Em maio de 2025, a OpenAI anunciou recursos adicionais para a Responses API, incluindo suporte a servidores MCP remotos e conectores para fontes de informação. O anúncio reforçou uma ideia que já aparecia em muitas equipes: uma IA não melhora apenas porque recebe uma instrução mais elaborada. Ela melhora quando consegue encontrar a informação certa para aquela tarefa.
Pense em uma pessoa que precisa responder a uma dúvida sobre uma política interna. Se ela usa uma versão antiga do documento, a resposta pode estar bem escrita e ainda assim estar errada. Com IA acontece o mesmo. Um modelo pode organizar o texto com qualidade, mas não consegue adivinhar qual regra foi atualizada, qual planilha é a versão válida ou qual histórico é relevante para o caso.
Conectores ajudam a aproximar a ferramenta dessas fontes. Mas conectar não é despejar tudo.
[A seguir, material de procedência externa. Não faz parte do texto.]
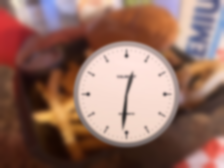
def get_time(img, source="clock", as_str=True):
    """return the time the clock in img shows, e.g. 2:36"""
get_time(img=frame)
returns 12:31
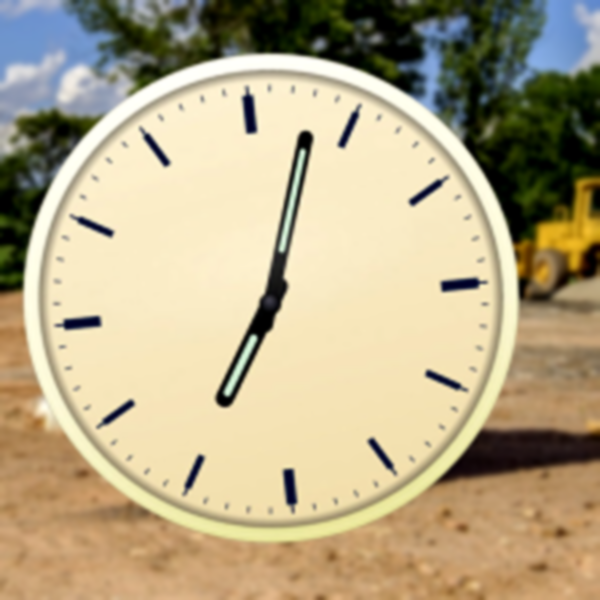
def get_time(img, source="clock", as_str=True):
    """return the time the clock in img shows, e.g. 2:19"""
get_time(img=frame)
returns 7:03
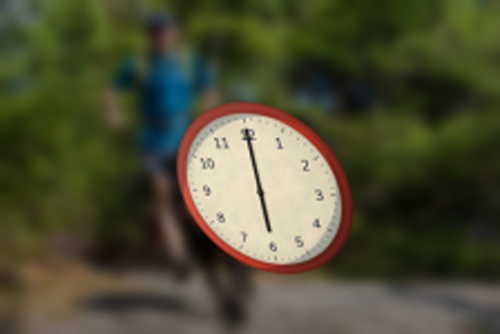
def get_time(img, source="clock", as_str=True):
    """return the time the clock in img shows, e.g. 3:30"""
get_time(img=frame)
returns 6:00
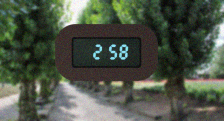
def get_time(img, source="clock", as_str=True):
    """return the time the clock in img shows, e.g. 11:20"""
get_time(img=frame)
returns 2:58
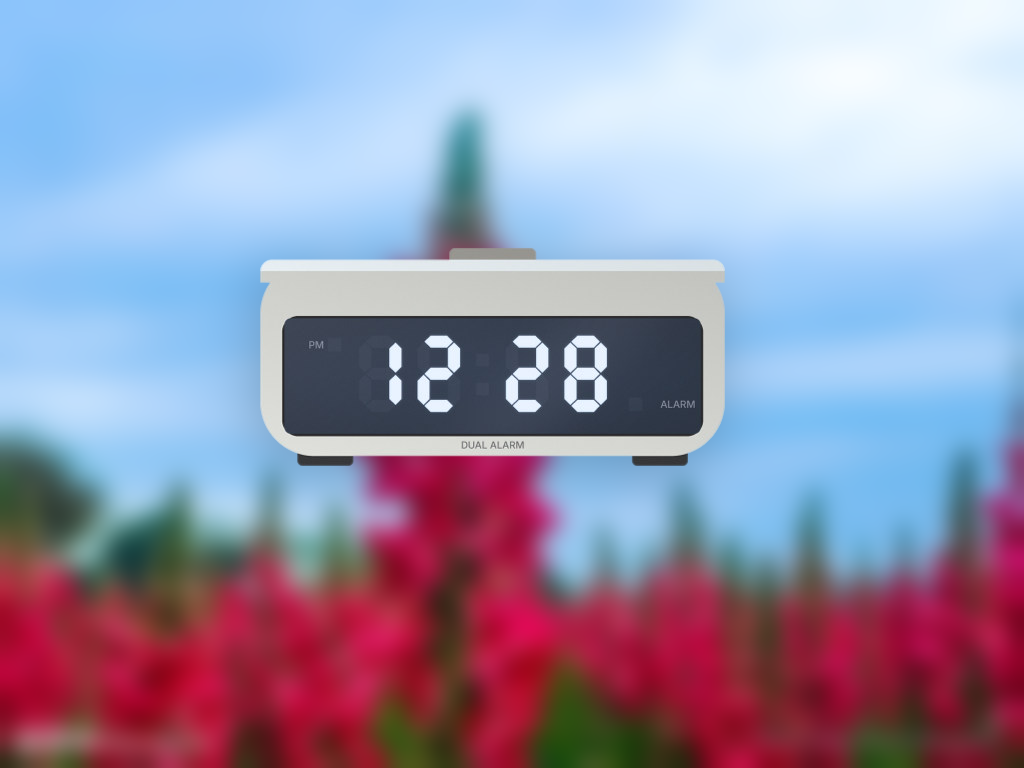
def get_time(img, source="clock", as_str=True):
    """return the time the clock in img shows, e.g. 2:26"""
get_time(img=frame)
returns 12:28
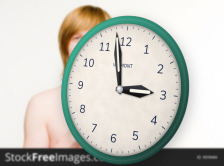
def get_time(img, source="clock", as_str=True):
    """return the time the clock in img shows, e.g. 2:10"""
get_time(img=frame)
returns 2:58
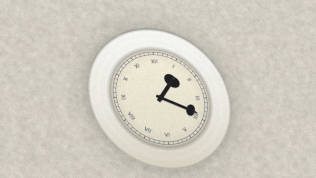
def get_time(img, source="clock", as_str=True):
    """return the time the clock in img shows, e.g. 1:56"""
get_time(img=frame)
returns 1:19
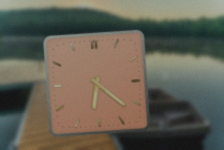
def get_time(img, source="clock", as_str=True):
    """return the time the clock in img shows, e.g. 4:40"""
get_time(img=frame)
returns 6:22
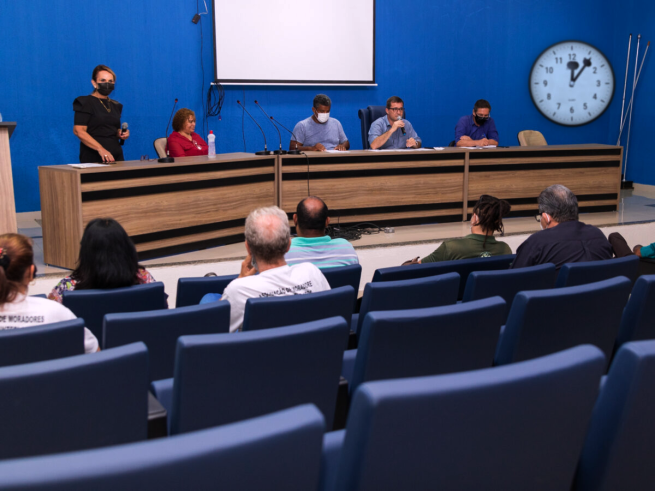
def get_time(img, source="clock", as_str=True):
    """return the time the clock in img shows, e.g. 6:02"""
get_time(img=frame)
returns 12:06
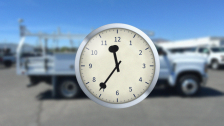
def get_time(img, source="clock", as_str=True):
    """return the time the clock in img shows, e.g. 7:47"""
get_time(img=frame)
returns 11:36
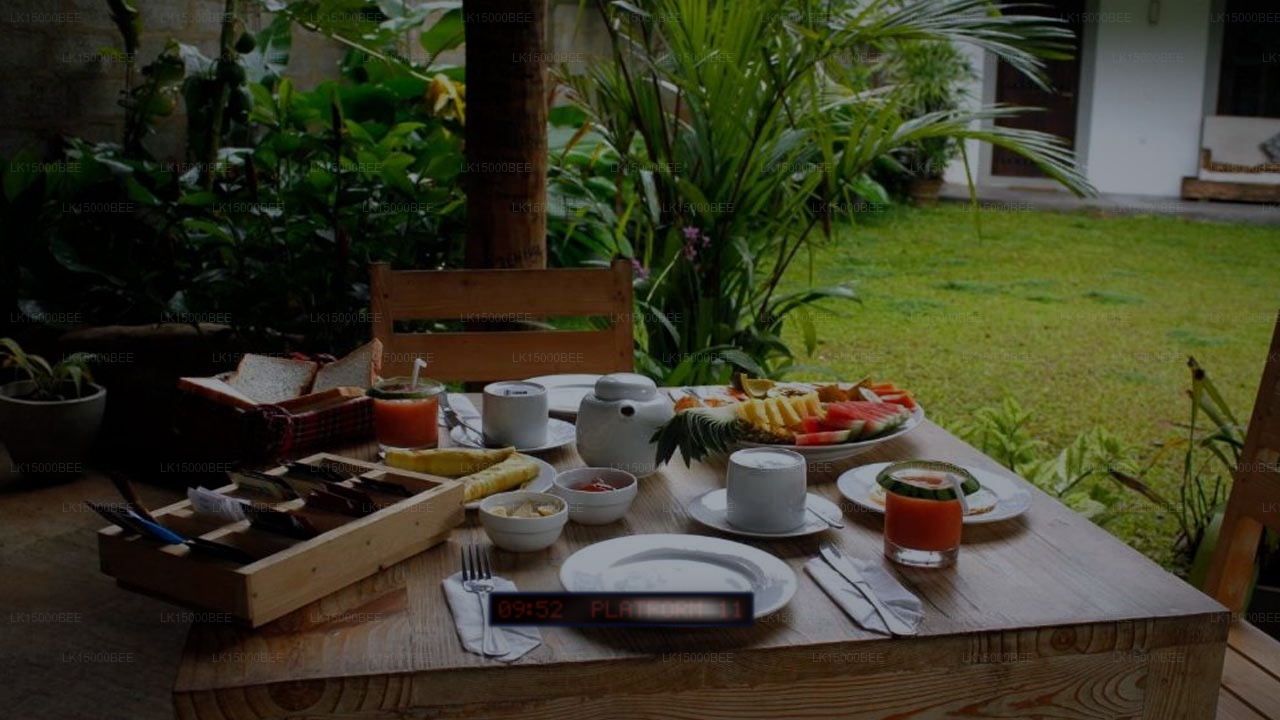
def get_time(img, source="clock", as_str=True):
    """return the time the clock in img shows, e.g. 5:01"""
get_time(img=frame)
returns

Uma boa conexão começa com uma pergunta específica: que informação esta tarefa precisa para ser resolvida? Depois vem a seleção: qual fonte é a referência? Quem pode acessá-la? O conteúdo é atualizado? Há dados que devem ficar de fora? Por fim, vem a revisão: como verificar que a resposta usou a fonte correta?
Esse cuidado é especialmente importante em processos recorrentes. Quando a mesma tarefa volta toda semana, pode ser tentador depender de memória, mensagens antigas ou cópias de documentos. Criar uma fonte clara reduz recomeços e evita que cada pessoa envie um contexto diferente para a IA. O processo fica mais consistente porque a ferramenta parte de uma base comum.
O objetivo não é construir uma integração complexa para qualquer tarefa. É reduzir a distância entre a pergunta e a informação confiável. Às vezes, isso significa apenas manter um resumo aprovado e atualizado. Em outros casos, pode significar conectar uma ferramenta a uma fonte autorizada. A tecnologia muda, mas a regra continua: respostas melhores começam com informações melhores.